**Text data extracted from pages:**
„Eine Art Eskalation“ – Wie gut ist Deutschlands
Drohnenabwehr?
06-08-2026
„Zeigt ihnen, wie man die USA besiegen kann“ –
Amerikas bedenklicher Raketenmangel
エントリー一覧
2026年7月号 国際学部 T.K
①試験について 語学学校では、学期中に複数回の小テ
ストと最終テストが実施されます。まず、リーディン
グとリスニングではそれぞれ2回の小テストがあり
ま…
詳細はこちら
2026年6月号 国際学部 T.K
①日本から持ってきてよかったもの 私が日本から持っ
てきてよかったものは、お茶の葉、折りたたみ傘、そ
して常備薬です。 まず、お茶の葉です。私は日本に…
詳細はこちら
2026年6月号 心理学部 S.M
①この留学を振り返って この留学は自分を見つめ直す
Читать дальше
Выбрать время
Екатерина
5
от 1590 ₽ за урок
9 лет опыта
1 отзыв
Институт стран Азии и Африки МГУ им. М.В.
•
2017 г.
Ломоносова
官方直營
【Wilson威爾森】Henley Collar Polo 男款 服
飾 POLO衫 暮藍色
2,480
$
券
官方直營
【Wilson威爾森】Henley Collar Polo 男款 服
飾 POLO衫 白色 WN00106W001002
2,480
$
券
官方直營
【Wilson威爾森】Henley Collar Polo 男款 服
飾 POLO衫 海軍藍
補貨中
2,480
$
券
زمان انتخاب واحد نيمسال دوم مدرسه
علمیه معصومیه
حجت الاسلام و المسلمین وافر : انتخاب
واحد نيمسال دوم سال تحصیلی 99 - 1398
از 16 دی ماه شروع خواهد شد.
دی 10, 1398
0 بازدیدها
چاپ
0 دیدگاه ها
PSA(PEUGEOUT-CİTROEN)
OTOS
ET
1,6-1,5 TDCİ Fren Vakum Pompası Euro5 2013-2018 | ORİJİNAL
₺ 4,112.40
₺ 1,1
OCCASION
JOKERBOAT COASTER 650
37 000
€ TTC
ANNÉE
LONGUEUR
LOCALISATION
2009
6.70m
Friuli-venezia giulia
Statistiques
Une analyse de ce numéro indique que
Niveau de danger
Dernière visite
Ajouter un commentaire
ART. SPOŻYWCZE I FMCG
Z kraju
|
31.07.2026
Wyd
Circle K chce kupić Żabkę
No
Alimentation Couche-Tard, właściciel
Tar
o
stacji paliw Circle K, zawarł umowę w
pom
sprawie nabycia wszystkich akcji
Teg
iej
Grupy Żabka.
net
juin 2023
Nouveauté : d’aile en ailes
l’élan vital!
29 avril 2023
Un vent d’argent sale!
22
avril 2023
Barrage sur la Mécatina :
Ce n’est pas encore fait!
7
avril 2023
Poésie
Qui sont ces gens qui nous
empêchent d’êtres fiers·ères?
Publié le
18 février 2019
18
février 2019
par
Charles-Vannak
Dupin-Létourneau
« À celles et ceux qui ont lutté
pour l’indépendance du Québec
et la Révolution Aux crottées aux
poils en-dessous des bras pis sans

**Exercise instructions:** Can you copy out every line of the extracted page text data above, character for character?

**Exercise response:**
„Eine Art Eskalation“ – Wie gut ist Deutschlands
Drohnenabwehr?
06-08-2026
„Zeigt ihnen, wie man die USA besiegen kann“ –
Amerikas bedenklicher Raketenmangel
エントリー一覧
2026年7月号 国際学部 T.K
①試験について 語学学校では、学期中に複数回の小テ
ストと最終テストが実施されます。まず、リーディン
グとリスニングではそれぞれ2回の小テストがあり
ま…
詳細はこちら
2026年6月号 国際学部 T.K
①日本から持ってきてよかったもの 私が日本から持っ
てきてよかったものは、お茶の葉、折りたたみ傘、そ
して常備薬です。 まず、お茶の葉です。私は日本に…
詳細はこちら
2026年6月号 心理学部 S.M
①この留学を振り返って この留学は自分を見つめ直す
Читать дальше
Выбрать время
Екатерина
5
от 1590 ₽ за урок
9 лет опыта
1 отзыв
Институт стран Азии и Африки МГУ им. М.В.
•
2017 г.
Ломоносова
官方直營
【Wilson威爾森】Henley Collar Polo 男款 服
飾 POLO衫 暮藍色
2,480
$
券
官方直營
【Wilson威爾森】Henley Collar Polo 男款 服
飾 POLO衫 白色 WN00106W001002
2,480
$
券
官方直營
【Wilson威爾森】Henley Collar Polo 男款 服
飾 POLO衫 海軍藍
補貨中
2,480
$
券
زمان انتخاب واحد نيمسال دوم مدرسه
علمیه معصومیه
حجت الاسلام و المسلمین وافر : انتخاب
واحد نيمسال دوم سال تحصیلی 99 - 1398
از 16 دی ماه شروع خواهد شد.
دی 10, 1398
0 بازدیدها
چاپ
0 دیدگاه ها
PSA(PEUGEOUT-CİTROEN)
OTOS
ET
1,6-1,5 TDCİ Fren Vakum Pompası Euro5 2013-2018 | ORİJİNAL
₺ 4,112.40
₺ 1,1
OCCASION
JOKERBOAT COASTER 650
37 000
€ TTC
ANNÉE
LONGUEUR
LOCALISATION
2009
6.70m
Friuli-venezia giulia
Statistiques
Une analyse de ce numéro indique que
Niveau de danger
Dernière visite
Ajouter un commentaire
ART. SPOŻYWCZE I FMCG
Z kraju
|
31.07.2026
Wyd
Circle K chce kupić Żabkę
No
Alimentation Couche-Tard, właściciel
Tar
o
stacji paliw Circle K, zawarł umowę w
pom
sprawie nabycia wszystkich akcji
Teg
iej
Grupy Żabka.
net
juin 2023
Nouveauté : d’aile en ailes
l’élan vital!
29 avril 2023
Un vent d’argent sale!
22
avril 2023
Barrage sur la Mécatina :
Ce n’est pas encore fait!
7
avril 2023
Poésie
Qui sont ces gens qui nous
empêchent d’êtres fiers·ères?
Publié le
18 février 2019
18
février 2019
par
Charles-Vannak
Dupin-Létourneau
« À celles et ceux qui ont lutté
pour l’indépendance du Québec
et la Révolution Aux crottées aux
poils en-dessous des bras pis sans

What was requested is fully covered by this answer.